** Opening EXCERPTED RECORDS block **

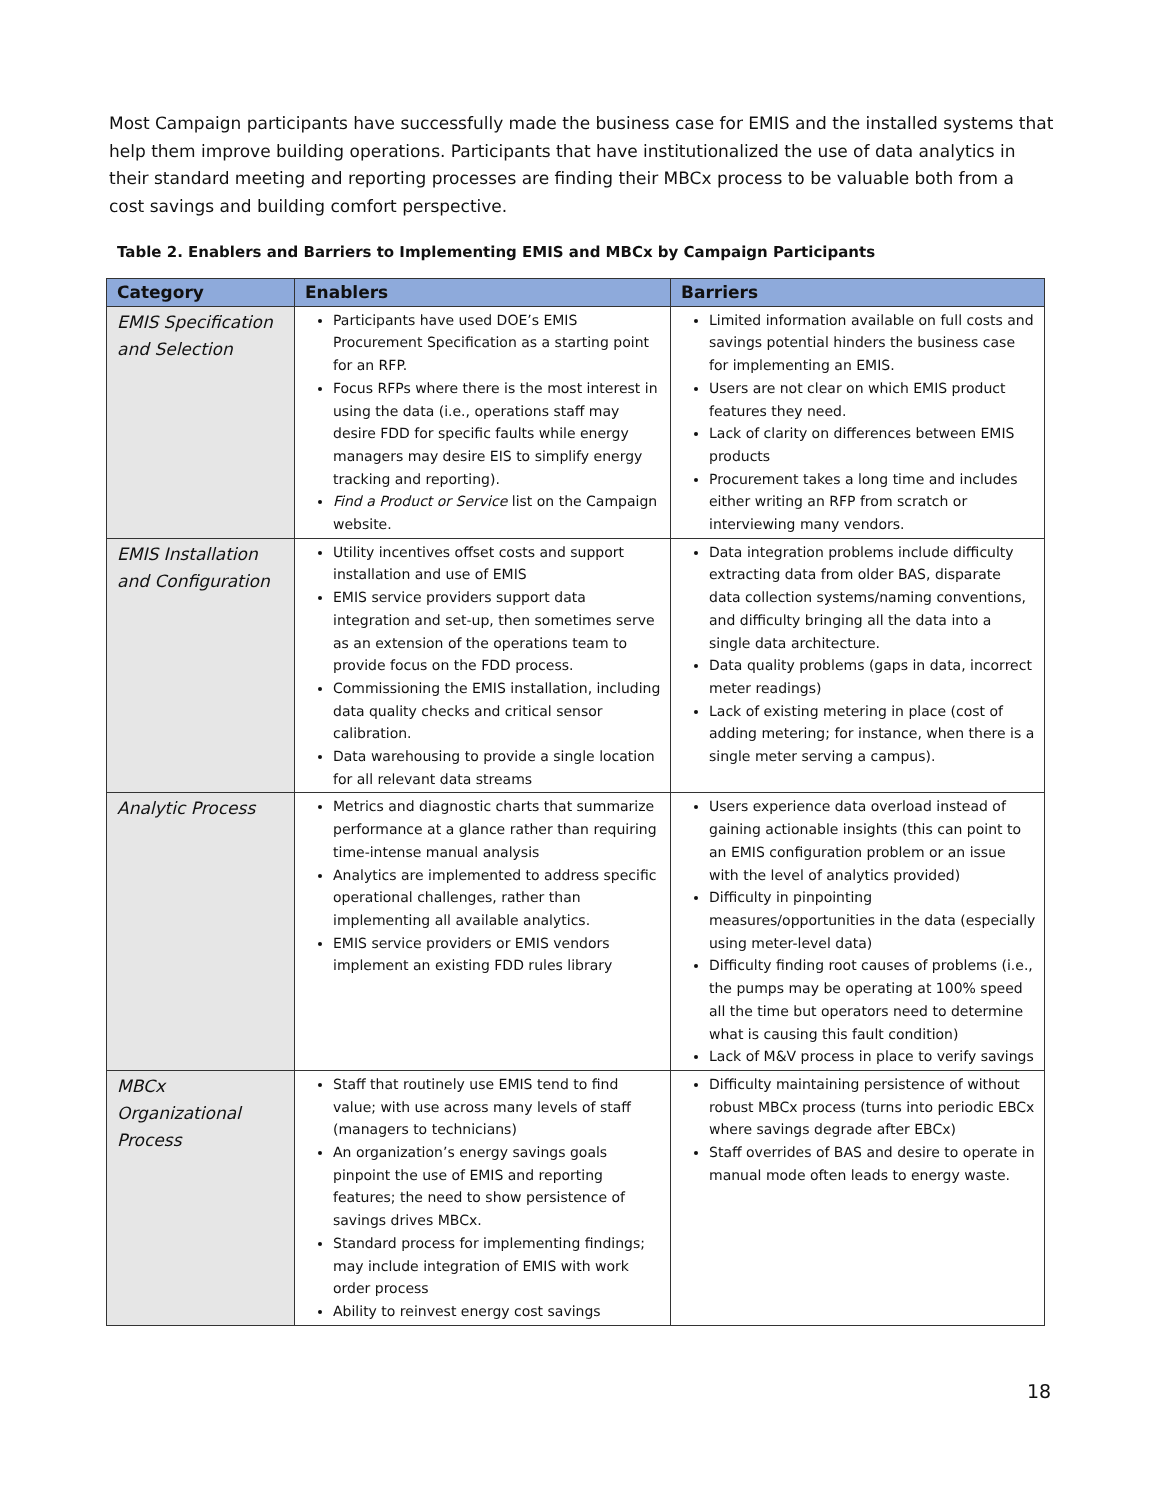Most Campaign participants have successfully made the business case for EMIS and the installed systems that help them improve building operations. Participants that have institutionalized the use of data analytics in their standard meeting and reporting processes are finding their MBCx process to be valuable both from a cost savings and building comfort perspective.
Table 2. Enablers and Barriers to Implementing EMIS and MBCx by Campaign Participants
| Category | Enablers | Barriers |
| --- | --- | --- |
| EMIS Specification and Selection | Participants have used DOE’s EMIS Procurement Specification as a starting point for an RFP. Focus RFPs where there is the most interest in using the data (i.e., operations staff may desire FDD for specific faults while energy managers may desire EIS to simplify energy tracking and reporting). Find a Product or Service list on the Campaign website. | Limited information available on full costs and savings potential hinders the business case for implementing an EMIS. Users are not clear on which EMIS product features they need. Lack of clarity on differences between EMIS products Procurement takes a long time and includes either writing an RFP from scratch or interviewing many vendors. |
| EMIS Installation and Configuration | Utility incentives offset costs and support installation and use of EMIS EMIS service providers support data integration and set-up, then sometimes serve as an extension of the operations team to provide focus on the FDD process. Commissioning the EMIS installation, including data quality checks and critical sensor calibration. Data warehousing to provide a single location for all relevant data streams | Data integration problems include difficulty extracting data from older BAS, disparate data collection systems/naming conventions, and difficulty bringing all the data into a single data architecture. Data quality problems (gaps in data, incorrect meter readings) Lack of existing metering in place (cost of adding metering; for instance, when there is a single meter serving a campus). |
| Analytic Process | Metrics and diagnostic charts that summarize performance at a glance rather than requiring time-intense manual analysis Analytics are implemented to address specific operational challenges, rather than implementing all available analytics. EMIS service providers or EMIS vendors implement an existing FDD rules library | Users experience data overload instead of gaining actionable insights (this can point to an EMIS configuration problem or an issue with the level of analytics provided) Difficulty in pinpointing measures/opportunities in the data (especially using meter-level data) Difficulty finding root causes of problems (i.e., the pumps may be operating at 100% speed all the time but operators need to determine what is causing this fault condition) Lack of M&V process in place to verify savings |
| MBCx Organizational Process | Staff that routinely use EMIS tend to find value; with use across many levels of staff (managers to technicians) An organization’s energy savings goals pinpoint the use of EMIS and reporting features; the need to show persistence of savings drives MBCx. Standard process for implementing findings; may include integration of EMIS with work order process Ability to reinvest energy cost savings | Difficulty maintaining persistence of without robust MBCx process (turns into periodic EBCx where savings degrade after EBCx) Staff overrides of BAS and desire to operate in manual mode often leads to energy waste. |
18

** Closing EXCERPTED RECORDS block **

▸ **TASK REQUIREMENTS**: Every word of the material above should be copied exactly; no pictures.

▸ **RESULT BELOW**:
Most Campaign participants have successfully made the business case for EMIS and the installed systems that help them improve building operations. Participants that have institutionalized the use of data analytics in their standard meeting and reporting processes are finding their MBCx process to be valuable both from a cost savings and building comfort perspective.
Table 2. Enablers and Barriers to Implementing EMIS and MBCx by Campaign Participants
| Category | Enablers | Barriers |
| --- | --- | --- |
| EMIS Specification and Selection | Participants have used DOE’s EMIS Procurement Specification as a starting point for an RFP. Focus RFPs where there is the most interest in using the data (i.e., operations staff may desire FDD for specific faults while energy managers may desire EIS to simplify energy tracking and reporting). Find a Product or Service list on the Campaign website. | Limited information available on full costs and savings potential hinders the business case for implementing an EMIS. Users are not clear on which EMIS product features they need. Lack of clarity on differences between EMIS products Procurement takes a long time and includes either writing an RFP from scratch or interviewing many vendors. |
| EMIS Installation and Configuration | Utility incentives offset costs and support installation and use of EMIS EMIS service providers support data integration and set-up, then sometimes serve as an extension of the operations team to provide focus on the FDD process. Commissioning the EMIS installation, including data quality checks and critical sensor calibration. Data warehousing to provide a single location for all relevant data streams | Data integration problems include difficulty extracting data from older BAS, disparate data collection systems/naming conventions, and difficulty bringing all the data into a single data architecture. Data quality problems (gaps in data, incorrect meter readings) Lack of existing metering in place (cost of adding metering; for instance, when there is a single meter serving a campus). |
| Analytic Process | Metrics and diagnostic charts that summarize performance at a glance rather than requiring time-intense manual analysis Analytics are implemented to address specific operational challenges, rather than implementing all available analytics. EMIS service providers or EMIS vendors implement an existing FDD rules library | Users experience data overload instead of gaining actionable insights (this can point to an EMIS configuration problem or an issue with the level of analytics provided) Difficulty in pinpointing measures/opportunities in the data (especially using meter-level data) Difficulty finding root causes of problems (i.e., the pumps may be operating at 100% speed all the time but operators need to determine what is causing this fault condition) Lack of M&V process in place to verify savings |
| MBCx Organizational Process | Staff that routinely use EMIS tend to find value; with use across many levels of staff (managers to technicians) An organization’s energy savings goals pinpoint the use of EMIS and reporting features; the need to show persistence of savings drives MBCx. Standard process for implementing findings; may include integration of EMIS with work order process Ability to reinvest energy cost savings | Difficulty maintaining persistence of without robust MBCx process (turns into periodic EBCx where savings degrade after EBCx) Staff overrides of BAS and desire to operate in manual mode often leads to energy waste. |
18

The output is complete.